Telling someone you’re secretly screwing them over for their own good… is not an honest or honorable way of interfacing with someone, and should not be the norm, including for people who you have severe disagreements with.
When hired by an employer, we agree to do certain work in exchange for compensation, not to optimize for the employer’s interests or what the CEO thinks the employer’s interests are. The implicit expectation with my colleagues is that I’m on their team, not necessarily the company’s. I work in my employer’s interests because I care about maximizing impact, because I take pride in my work, and because I explicitly told my manager I would finish a certain project this week.
In my view the implicit expectation you have of people by default is fairly weak, and signing a contract doesn’t change this much.
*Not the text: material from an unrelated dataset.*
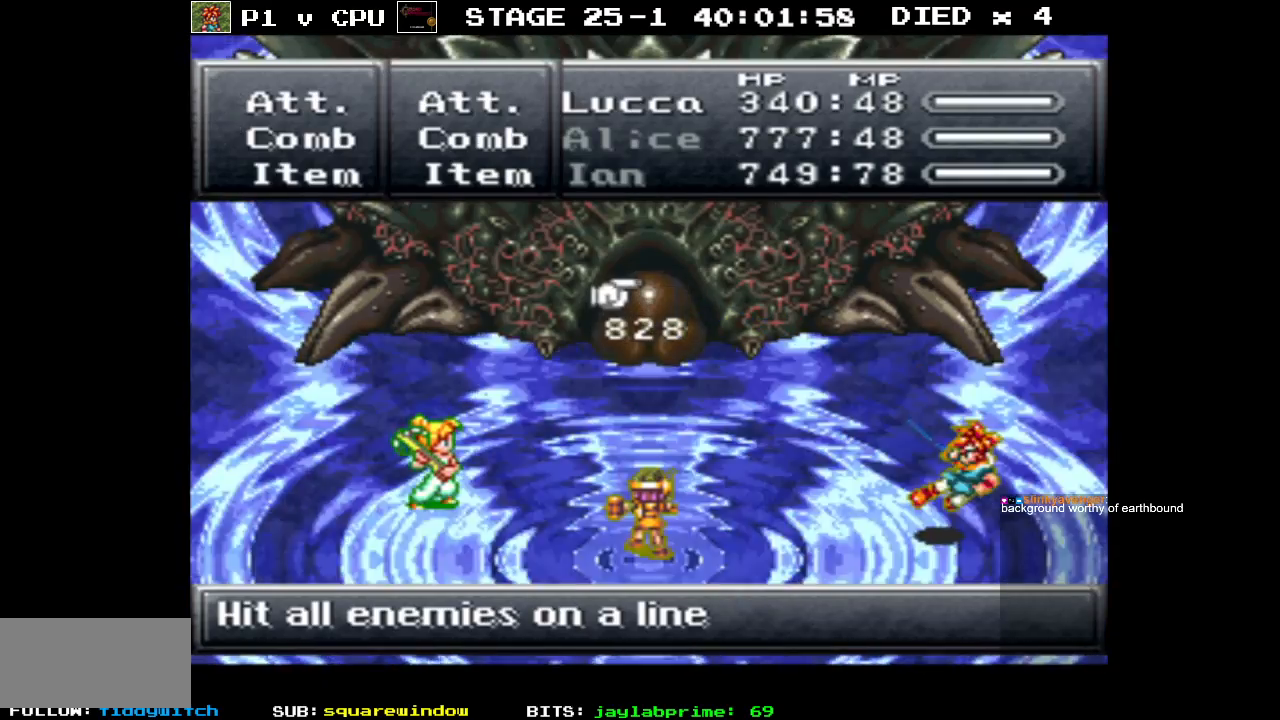
{"buttons": ["A"], "events": [[100, "A", "up"], [250, "DPAD_DOWN", "down"], [350, "DPAD_DOWN", "up"], [433, "A", "down"]]}
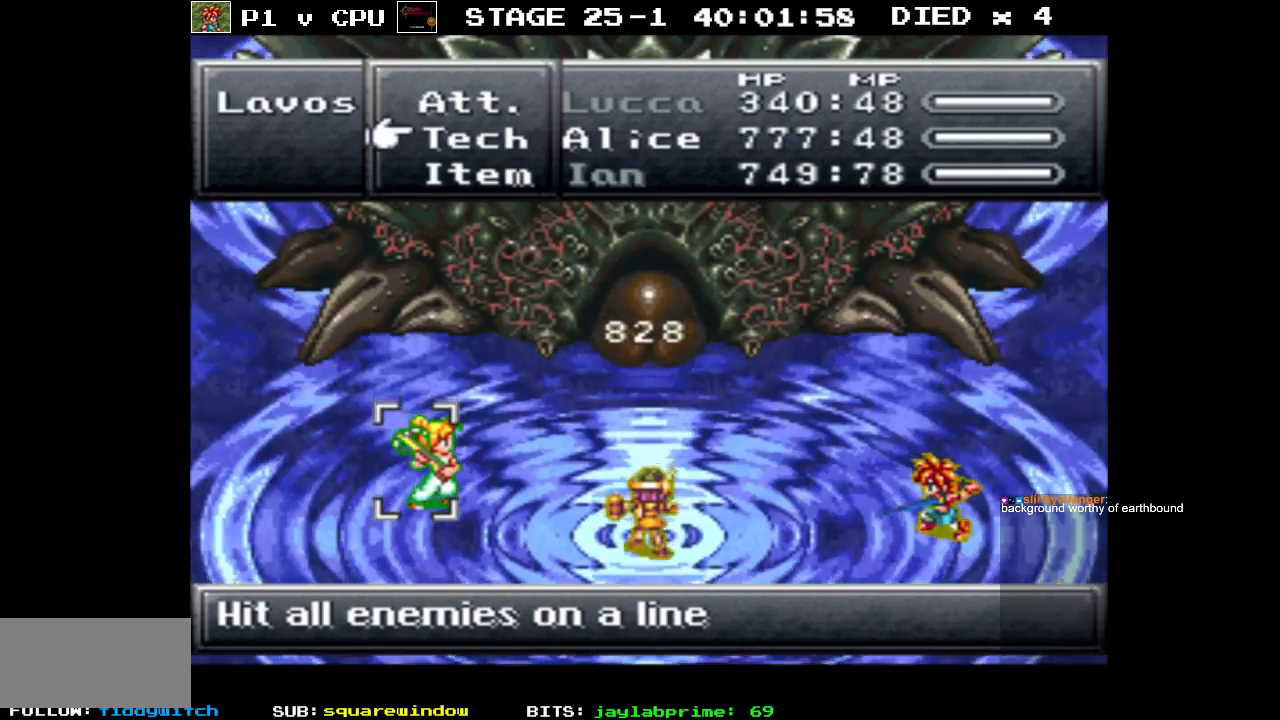
{"buttons": [], "events": [[33, "A", "up"], [183, "DPAD_DOWN", "down"], [300, "DPAD_DOWN", "up"]]}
In fact, the point of a contract is to make obligations explicit so we don’t have to rely on implicit trust.
When hired by an employer, we agree to do certain work in exchange for compensation, not to optimize for the employer’s interests or what the CEO thinks the employer’s interests are.
Actually it’s common for great companies to have visions that the people believe in that they make part of the hiring and onboarding process, and explicitly label and talk through (e.g. SpaceX’s “we’re going to Mars” or Stripe’s “Increase the GDP of the internet”). I think this is good, and I strongly expect that this is part of the culture Altman has set at OpenAI, so I expect it is much more of an implicit agreement there than it is if you (say) work at a restaurant as a waiter.
There are many equilibriums about how much people expect others to believe in the company that they work at. I guess I am coming at this from a culture where people work at a place because they believe in it, and I think this is a better equilibrium.
It’s something of an empirical question how good the existing companies are and how feasible it is to only work at places where you believe you’re improving the world. But it does seem to me that, if you’re at OpenAI but think it’s harmful to the world, you can just leave and make decent money elsewhere, I don’t think anyone is particularly trapped at the job there.
I guess I see these visions more as things companies try to filter for, inculcate, and perhaps require of executives, rather than ideologies that a rank-and-file engineer is ethically required to adopt. Maybe Lightcone and SpaceX are exceptions, but employees at most companies have a variety of reasons for working there. I’d guess the most common motivation for AI engineers is money. Is it dishonorable for a cracked IC at OpenAI to take a promotion to manager where they’re less effective?
Ok, what if they are motivated by OpenAI’s stated mission: “to ensure that artificial general intelligence—AI systems that are generally smarter than humans—benefits all of humanity”? It doesn’t say you should defer to Sam Altman and act as if endowing GPT-5.5 with the capability to spy on Americans benefits all of humanity. While I don’t agree with everything in the OP, it seems perfectly reasonable for an OpenAI employee who wants to benefit all of humanity to take protest actions, including slacking off at work and focusing on office politics if this is better than quitting. Why not just leave? Well, you could become a whistleblower, or the office politics could pay off and let you influence OpenAI for the better.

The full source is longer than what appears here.